Run spark job on Yelp dataset resulting in:
- sentinmental analysis model that predicts user rating
- weighted rating of each business where rating is adjusted based on quantity of reviews
- i.e a 5 star restaurant with 5 reviews vs a 4 star restaurant with 1k reviews
Design: Spark jobs are run from AWS EMR cluster and orchestrated through Apache Airflow. That means the Spark job is automated end-to-end.
This project was based off of the architecture suggested in this startdataengineering.com post.
- Install Docker
- Install docker-compose
- AWS account credentials for S3 and EMR
- Move yelp dataset to a folder named
yelp-spark-airflow/dags/yelp_dataset/
- Create a file
dags/aws_credentials.json
and update login and password
{
"login":"<access_key>",
"password":"<access_key_secret>"
}
- To run Airflow job, go to http://localhost:8080/
- When using
s3-dist-cp
, the --src arg MUST be a directory.
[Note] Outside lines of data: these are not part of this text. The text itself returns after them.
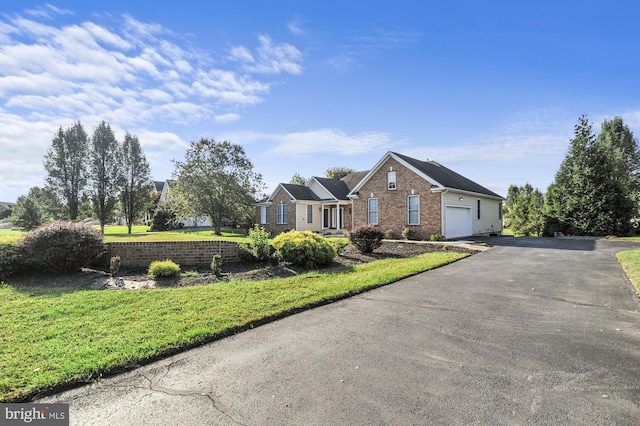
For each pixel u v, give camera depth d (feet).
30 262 28.22
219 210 95.20
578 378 11.26
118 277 28.86
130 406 9.87
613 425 8.74
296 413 9.38
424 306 20.06
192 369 12.17
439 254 42.19
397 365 12.30
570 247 51.83
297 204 91.35
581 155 80.18
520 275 29.37
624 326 16.43
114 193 95.61
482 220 82.12
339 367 12.17
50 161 91.35
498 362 12.50
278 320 17.76
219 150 96.22
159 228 113.70
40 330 15.53
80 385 11.10
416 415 9.23
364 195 76.48
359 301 21.33
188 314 17.97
If you want to only move specific files, you would add an additional regex argument - If you want to ssh into the EMR cluster, you need to include this additional argument
{Ec2KeyName: <key>}
inside JOB_FLOW_OVERRIDES - If you run into any issues with your steps, the console provides very poor logging, your best bet is to SSH into the cluster itself
- The steps logging file is located here:
/mnt/var/log/hadoop/steps/
- To figure out the step ID, go to EMR console, and go to
Steps
tab
- The steps logging file is located here:
- When you ssh into EMR, if you want to locate the files you moved from S3 >> HDFS, you need to run this command:
hadoop fs -ls hdfs:///
- Inside pyspark program, I had a hard time figuring out how to reference the HDFS files that were moved earlier. This stackoverflow answer helped me understand.